Kaplan PS is harder than real deal.

However, Kaplan Verbal and BS were definitely easier than real test.
 
Most test prep companies, in general, taylor their MCAT practice tests to be slightly harder than the real deal to push you harder. However, if you do well on them then you should do a lot better on the real MCAT.\

Also, the real MCAT may have a lot of math or very little math depending on the form.

My form did not require any real math.

However, my friend had a form that had a ton of math.

So it all depends.

Just know everything to the best of your ability, be confident, and practice.

With time and confidence I'm sure you can do it.

Also, I take TPR but I know from friends who took Kaplan, they said their score was consistent with the Kaplan scores in many ways.
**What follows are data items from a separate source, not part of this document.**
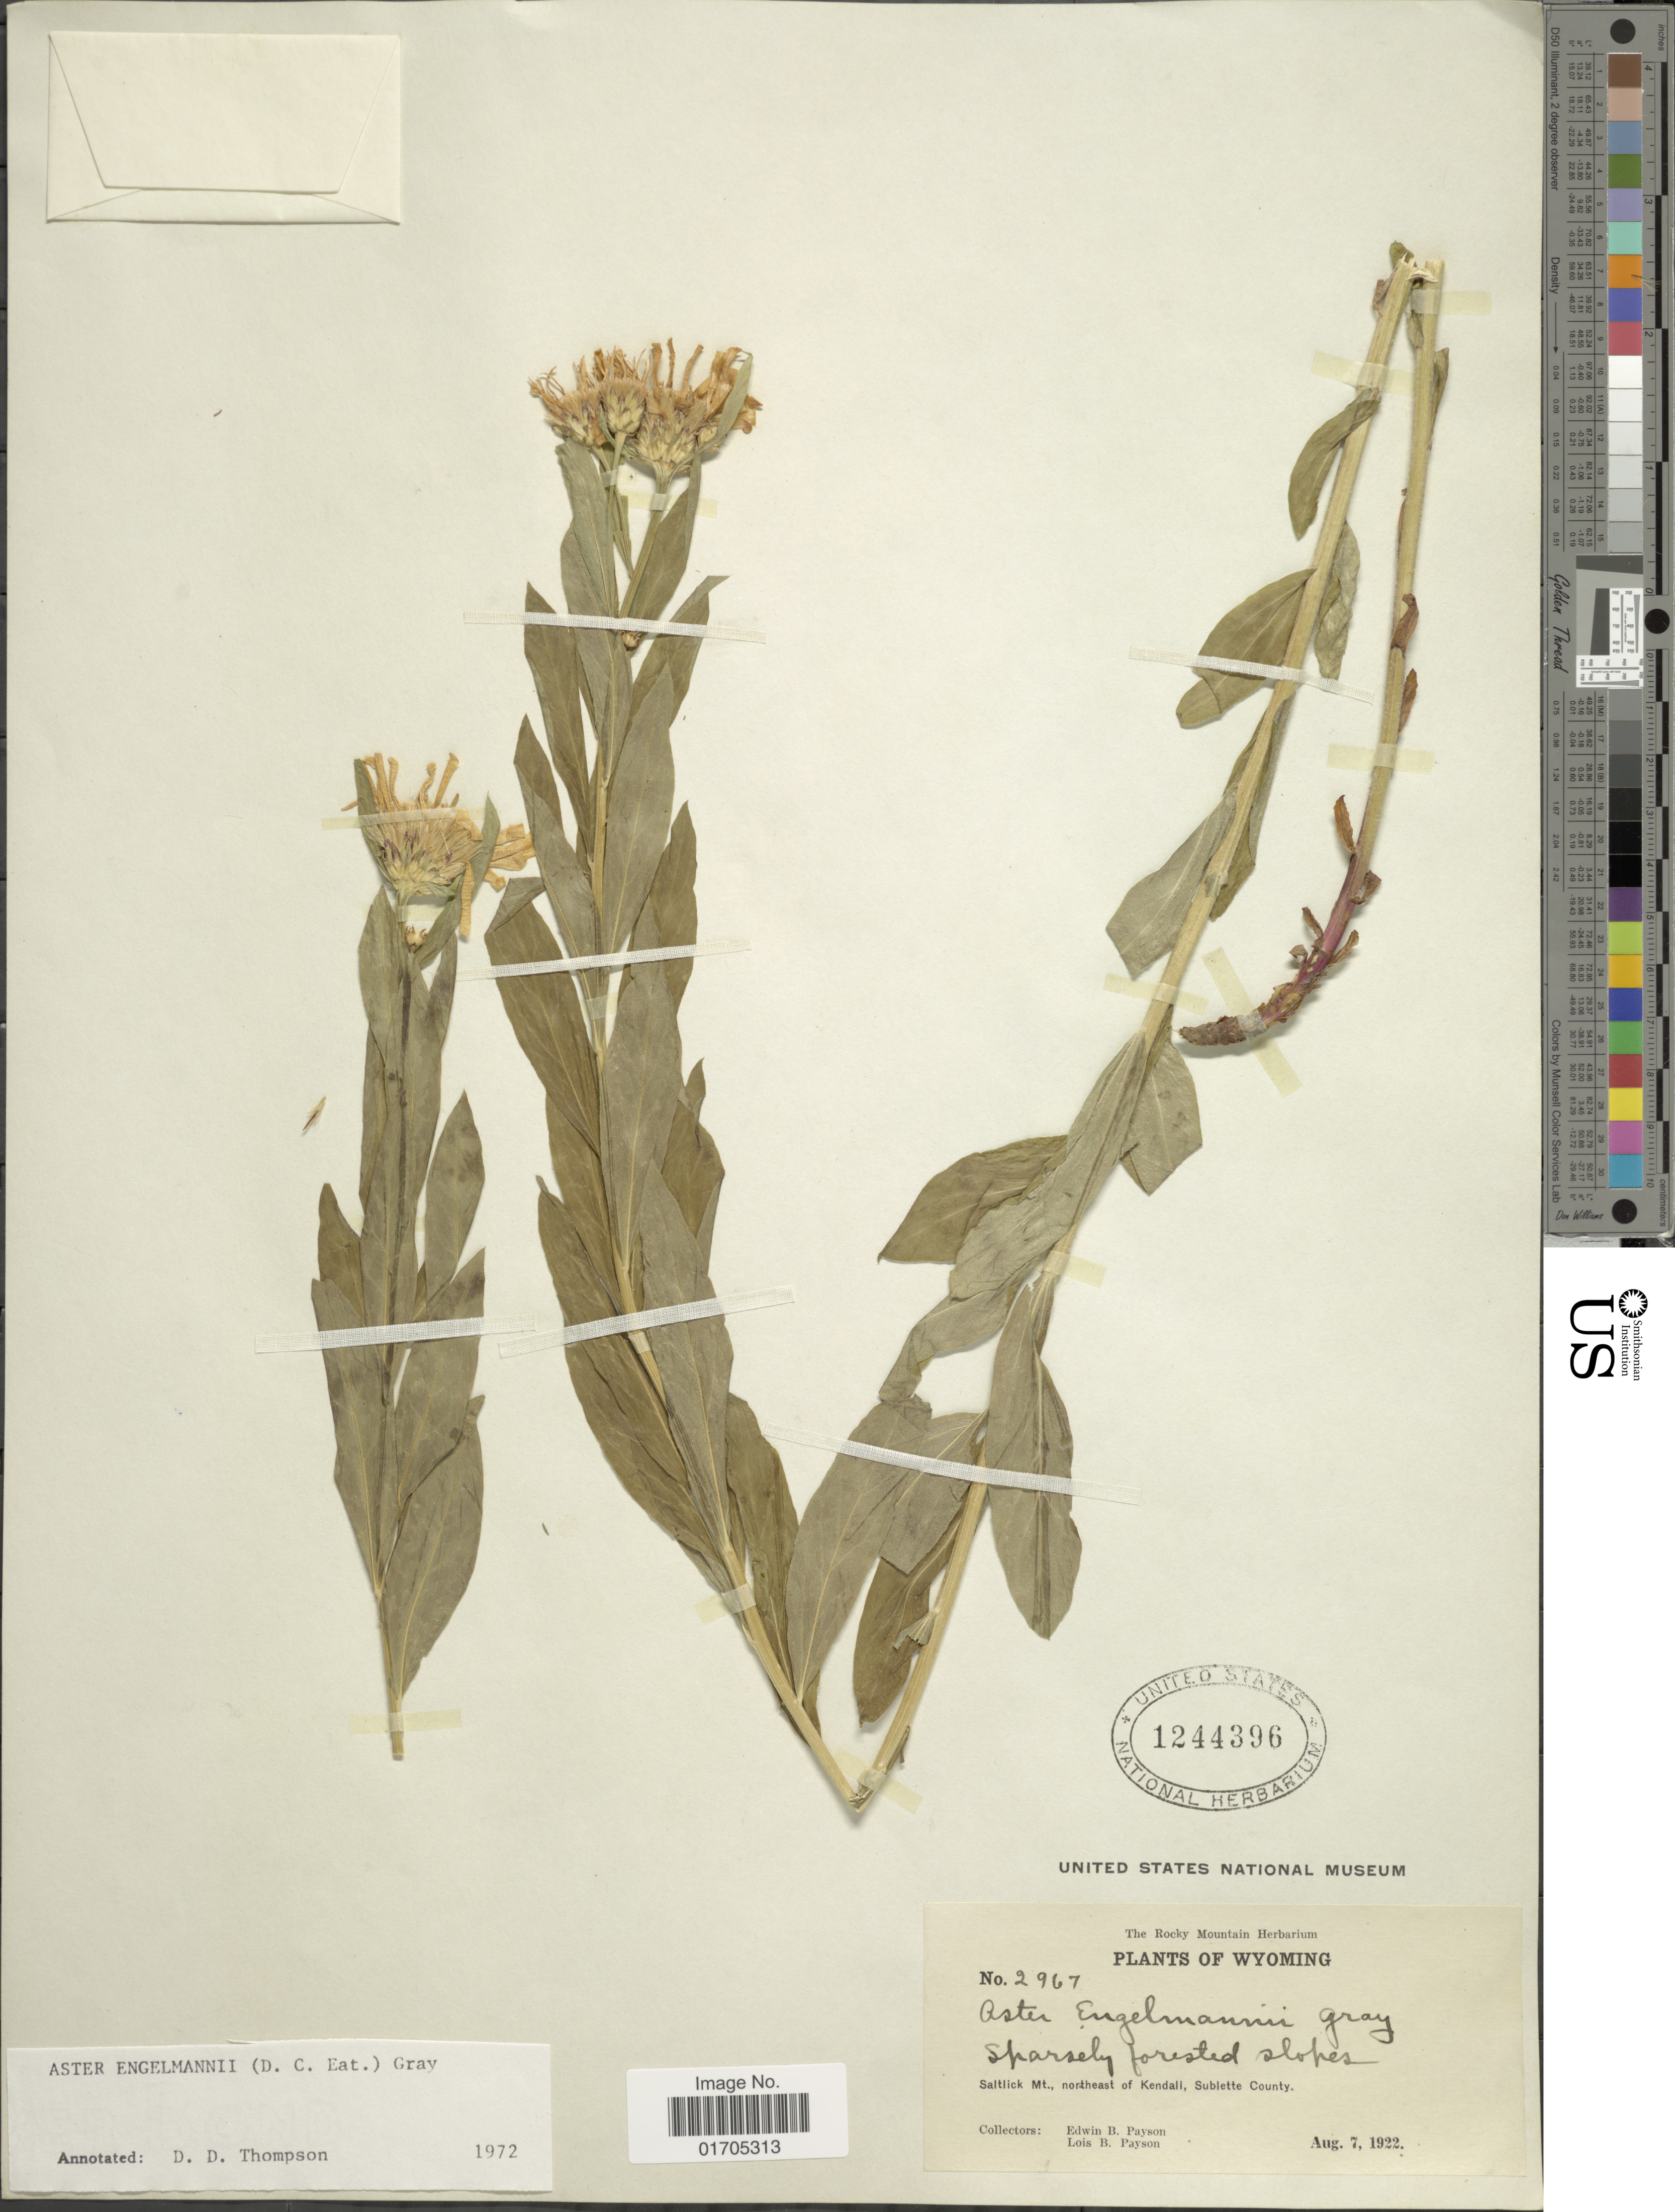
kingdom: Plantae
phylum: Tracheophyta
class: Magnoliopsida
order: Asterales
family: Asteraceae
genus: Eucephalus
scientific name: Eucephalus engelmannii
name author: (D.C. Eaton) Greene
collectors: E. B. Payson & L. Payson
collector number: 2967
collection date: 1922-08-07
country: United States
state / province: Wyoming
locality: Sparsely forested slopes, Saltlick Mt., northeast of Kendall, Sublette County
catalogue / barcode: US 1244396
For instance, a guy I knew got 34's on his Kaplan diags but a 33 on his real deal. Several other people in my area said that their final score was + or - a few points from their kaplan score ranges.
 
The amount of calculations on the real MCAT PS might vary slightly from form to form, but there will never be nearly as many calculations required as there are on the Kaplan MCATs.
 
My Kaplan test scores were 5 points below the real deal - the verbal section was esp. off...so don't get discouraged!
 
I'm just curious as to what you guys mean when you say something is "harder." Are you just saying the test itself was harder or that the scale was harder? For example, some of you said that Kaplan PS was harder than the real deal, does that mean you got a higher score on the real deal or does that mean you just thought the material itself was harder and that Kaplan accounted for the harder test pretty well with their scale?
 
clenny said:
I'm just curious as to what you guys mean when you say something is "harder." Are you just saying the test itself was harder or that the scale was harder? For example, some of you said that Kaplan PS was harder than the real deal, does that mean you got a higher score on the real deal or does that mean you just thought the material itself was harder and that Kaplan accounted for the harder test pretty well with their scale?

The test, because generally there is no bell curve on diagnostics, just a scale that they use which is similar to that of which is used on the old practice MCATs from AAMC.

But the questions and test itself is harder on a lot of diags then the real deal.